WORK INSTRUCTION: Duplicate the part of the steel pipe article starting with "According to the" and going on through "the United Steelworkers.".

PASSAGE PROVIDED:
Steel Pipe Case Filed Against China
Six U.S. producers of welded standard steel pipe and the United Steelworkers have filed petitions with the U.S. Department of Commerce and the U.S. International Trade Commission alleging that China is dumping subsidized imports of welded standard pipe into the United States. The industry seeks to have the agencies impose duties to offset Chinese government subsidization and dumping.
According to the petitioners, Chinese imports of circular standard and structural pipe have increased from 10,000 tons in 2002 to 690,000 tons in 2006, a 6,800 percent increase. Since the unfair trade began, four U.S. plants (out of 35) have ceased production and over 500 employees have lost their jobs. The surge continued, with a 21 percent rise in imports in the first quarter of 2007. Imports of standard pipe from China represent over 60 percent of total U.S. imports of such products.
The petitioners in this case are: Allied Tube & Conduit, IPSCO Tubulars Inc., Northwest Pipe Co., Sharon Tube Co., Western Tube & Conduit Corp. and Wheatland Tube Co., as well as the United Steelworkers.

Data excerpts
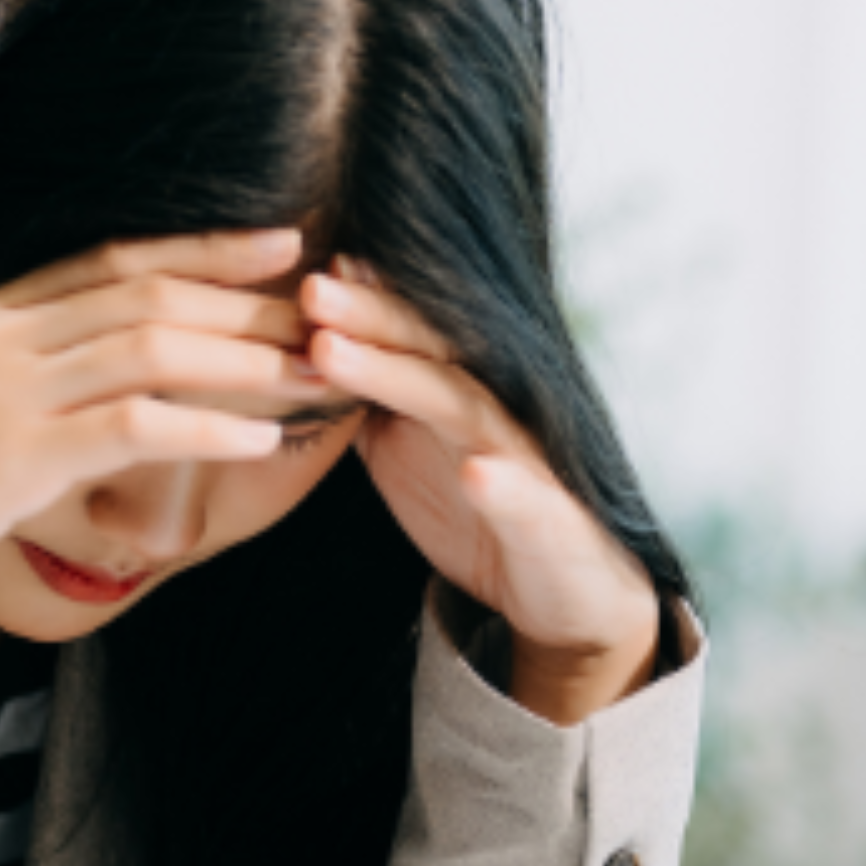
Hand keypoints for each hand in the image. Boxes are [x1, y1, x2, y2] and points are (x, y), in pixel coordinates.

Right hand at [0, 229, 325, 704]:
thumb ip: (0, 377)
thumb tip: (66, 384)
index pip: (109, 260)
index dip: (201, 248)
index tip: (275, 241)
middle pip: (146, 292)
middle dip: (246, 296)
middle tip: (328, 301)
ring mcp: (4, 394)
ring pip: (150, 347)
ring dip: (244, 356)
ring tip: (318, 368)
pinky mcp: (13, 461)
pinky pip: (128, 427)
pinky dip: (204, 427)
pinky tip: (260, 438)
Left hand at [298, 260, 662, 724]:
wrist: (566, 591)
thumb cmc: (477, 514)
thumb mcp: (406, 453)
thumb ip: (366, 405)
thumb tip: (304, 354)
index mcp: (450, 393)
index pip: (403, 336)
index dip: (354, 306)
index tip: (299, 274)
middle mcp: (487, 410)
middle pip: (426, 351)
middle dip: (369, 318)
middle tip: (310, 290)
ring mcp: (522, 460)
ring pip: (461, 406)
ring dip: (400, 379)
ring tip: (336, 353)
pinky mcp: (548, 520)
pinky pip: (525, 500)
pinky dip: (503, 486)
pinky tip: (478, 474)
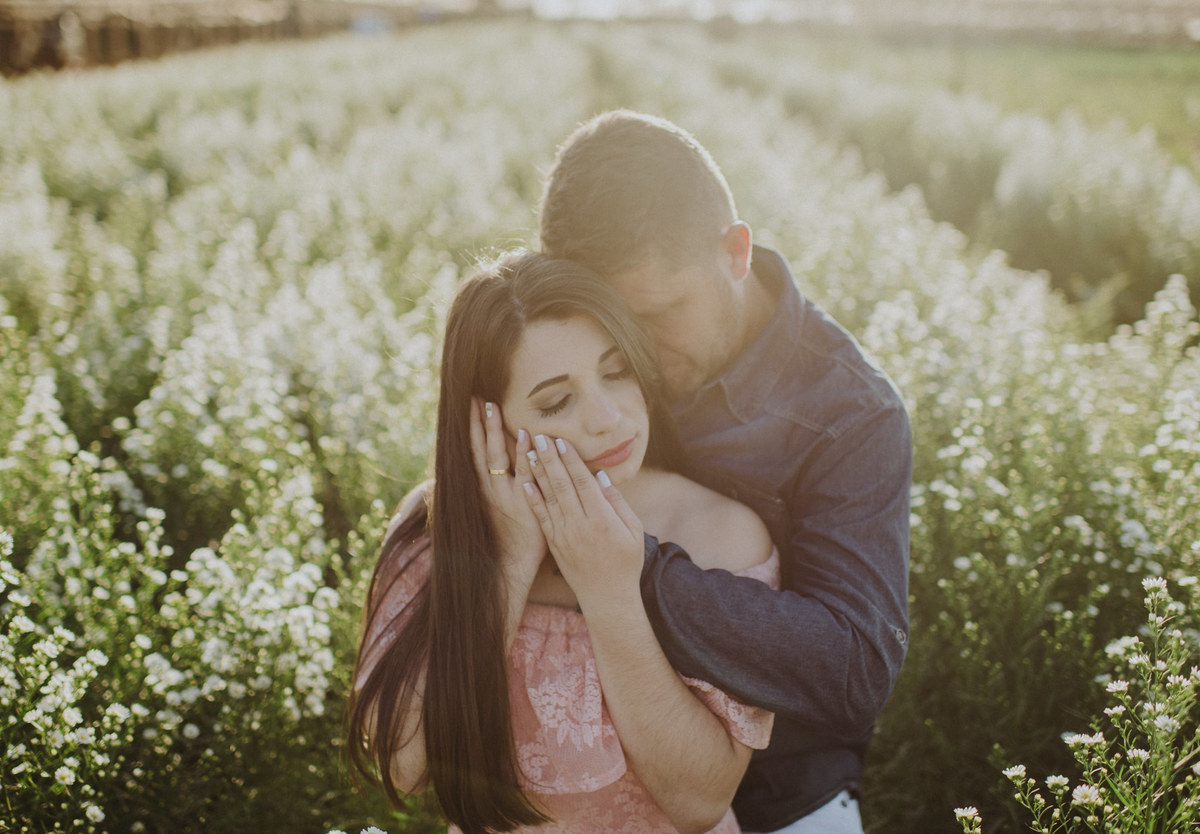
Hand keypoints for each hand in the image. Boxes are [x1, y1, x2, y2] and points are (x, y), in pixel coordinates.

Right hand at [469, 398, 544, 579]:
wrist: (509, 569)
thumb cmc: (501, 543)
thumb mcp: (490, 514)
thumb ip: (488, 491)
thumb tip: (484, 471)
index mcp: (480, 490)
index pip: (473, 452)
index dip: (471, 429)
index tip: (469, 405)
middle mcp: (488, 489)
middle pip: (479, 449)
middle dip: (476, 422)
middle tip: (475, 397)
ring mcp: (505, 495)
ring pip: (496, 457)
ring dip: (494, 431)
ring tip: (492, 406)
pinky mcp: (524, 502)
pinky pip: (524, 473)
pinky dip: (524, 454)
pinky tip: (525, 435)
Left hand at [521, 434, 643, 603]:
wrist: (607, 597)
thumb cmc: (626, 562)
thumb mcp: (633, 531)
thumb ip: (617, 502)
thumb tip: (600, 476)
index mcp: (602, 519)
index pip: (583, 482)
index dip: (571, 460)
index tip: (562, 440)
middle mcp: (579, 524)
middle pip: (562, 484)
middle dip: (550, 458)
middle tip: (539, 435)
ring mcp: (564, 534)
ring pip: (548, 497)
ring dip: (538, 472)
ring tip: (529, 450)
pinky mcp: (554, 544)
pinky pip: (541, 516)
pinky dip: (533, 498)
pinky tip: (525, 482)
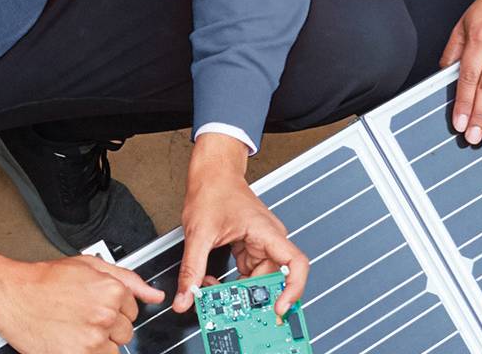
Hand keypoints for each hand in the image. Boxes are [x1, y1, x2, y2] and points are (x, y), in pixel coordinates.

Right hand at [0, 246, 162, 352]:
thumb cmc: (44, 279)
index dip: (113, 307)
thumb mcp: (87, 266)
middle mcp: (105, 314)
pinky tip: (69, 338)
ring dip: (98, 343)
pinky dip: (85, 351)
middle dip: (107, 326)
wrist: (11, 294)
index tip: (93, 303)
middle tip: (81, 315)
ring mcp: (93, 338)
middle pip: (125, 332)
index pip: (133, 310)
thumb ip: (128, 279)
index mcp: (111, 290)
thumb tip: (155, 295)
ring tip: (74, 327)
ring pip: (113, 349)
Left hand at [177, 135, 306, 317]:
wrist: (210, 172)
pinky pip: (247, 273)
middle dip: (251, 296)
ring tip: (211, 289)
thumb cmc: (212, 190)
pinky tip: (212, 281)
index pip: (296, 265)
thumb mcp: (198, 232)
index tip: (278, 308)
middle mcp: (270, 239)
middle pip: (272, 279)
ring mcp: (261, 244)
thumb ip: (192, 268)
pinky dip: (232, 281)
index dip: (292, 290)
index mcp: (267, 232)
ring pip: (257, 279)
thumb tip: (186, 296)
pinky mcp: (249, 247)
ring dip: (237, 289)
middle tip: (229, 305)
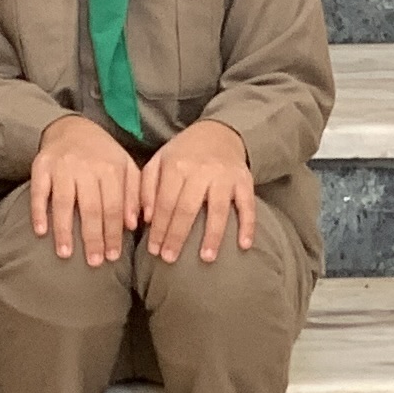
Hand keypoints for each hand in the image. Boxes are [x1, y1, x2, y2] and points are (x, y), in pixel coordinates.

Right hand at [26, 112, 143, 265]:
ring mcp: (61, 166)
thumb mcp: (125, 166)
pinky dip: (38, 211)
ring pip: (63, 202)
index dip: (113, 233)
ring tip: (66, 254)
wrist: (71, 127)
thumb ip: (134, 194)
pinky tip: (41, 231)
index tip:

RESULT:
According to the petitioners, Chinese imports of circular standard and structural pipe have increased from 10,000 tons in 2002 to 690,000 tons in 2006, a 6,800 percent increase. Since the unfair trade began, four U.S. plants (out of 35) have ceased production and over 500 employees have lost their jobs. The surge continued, with a 21 percent rise in imports in the first quarter of 2007. Imports of standard pipe from China represent over 60 percent of total U.S. imports of such products.
The petitioners in this case are: Allied Tube & Conduit, IPSCO Tubulars Inc., Northwest Pipe Co., Sharon Tube Co., Western Tube & Conduit Corp. and Wheatland Tube Co., as well as the United Steelworkers.